WHAT IS NEEDED: Return each line of the rows below that contains the string "mass". Matching is case-sensitive.

*** INFORMATION GIVEN ***

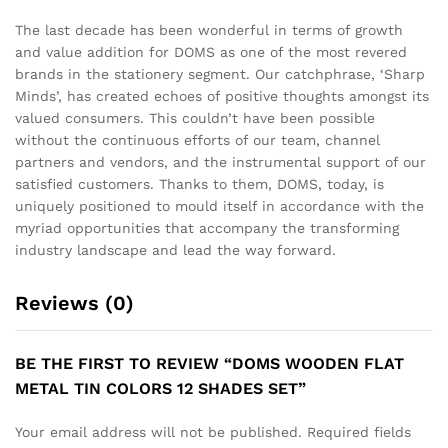
The last decade has been wonderful in terms of growth
and value addition for DOMS as one of the most revered
brands in the stationery segment. Our catchphrase, ‘Sharp
Minds’, has created echoes of positive thoughts amongst its
valued consumers. This couldn’t have been possible
without the continuous efforts of our team, channel
partners and vendors, and the instrumental support of our
satisfied customers. Thanks to them, DOMS, today, is
uniquely positioned to mould itself in accordance with the
myriad opportunities that accompany the transforming
industry landscape and lead the way forward.
Reviews (0)
BE THE FIRST TO REVIEW “DOMS WOODEN FLAT
METAL TIN COLORS 12 SHADES SET”
Your email address will not be published.
Required fields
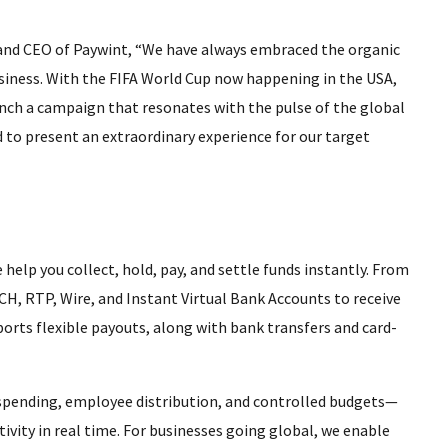
 and CEO of Paywint, “We have always embraced the organic
usiness. With the FIFA World Cup now happening in the USA,
aunch a campaign that resonates with the pulse of the global
to present an extraordinary experience for our target
 help you collect, hold, pay, and settle funds instantly. From
CH, RTP, Wire, and Instant Virtual Bank Accounts to receive
orts flexible payouts, along with bank transfers and card-
r spending, employee distribution, and controlled budgets—
tivity in real time. For businesses going global, we enable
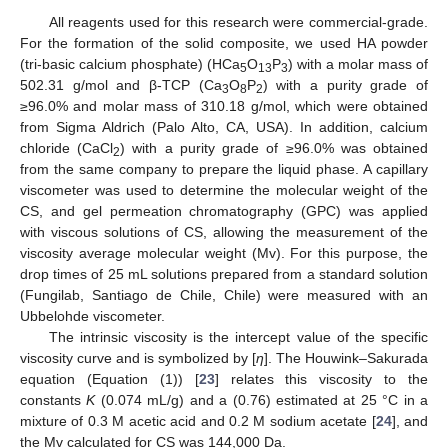
All reagents used for this research were commercial-grade.
For the formation of the solid composite, we used HA powder
(tri-basic calcium phosphate) (HCa
O
P
) with a molar mass of
5
13
3
502.31 g/mol and β-TCP (Ca
O
P
) with a purity grade of
3
8
2
≥96.0% and molar mass of 310.18 g/mol, which were obtained
from Sigma Aldrich (Palo Alto, CA, USA). In addition, calcium
chloride (CaCl
) with a purity grade of ≥96.0% was obtained
2
from the same company to prepare the liquid phase. A capillary
viscometer was used to determine the molecular weight of the
CS, and gel permeation chromatography (GPC) was applied
with viscous solutions of CS, allowing the measurement of the
viscosity average molecular weight (Mv). For this purpose, the
drop times of 25 mL solutions prepared from a standard solution
(Fungilab, Santiago de Chile, Chile) were measured with an
Ubbelohde viscometer.
The intrinsic viscosity is the intercept value of the specific
viscosity curve and is symbolized by [
η
]. The Houwink–Sakurada
equation (Equation (1)) [
23
] relates this viscosity to the
constants
K
(0.074 mL/g) and a (0.76) estimated at 25 °C in a
mixture of 0.3 M acetic acid and 0.2 M sodium acetate [
24
], and
the Mv calculated for CS was 144,000 Da.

***

EXERCISE ANSWER:
) with a molar mass of
≥96.0% and molar mass of 310.18 g/mol, which were obtained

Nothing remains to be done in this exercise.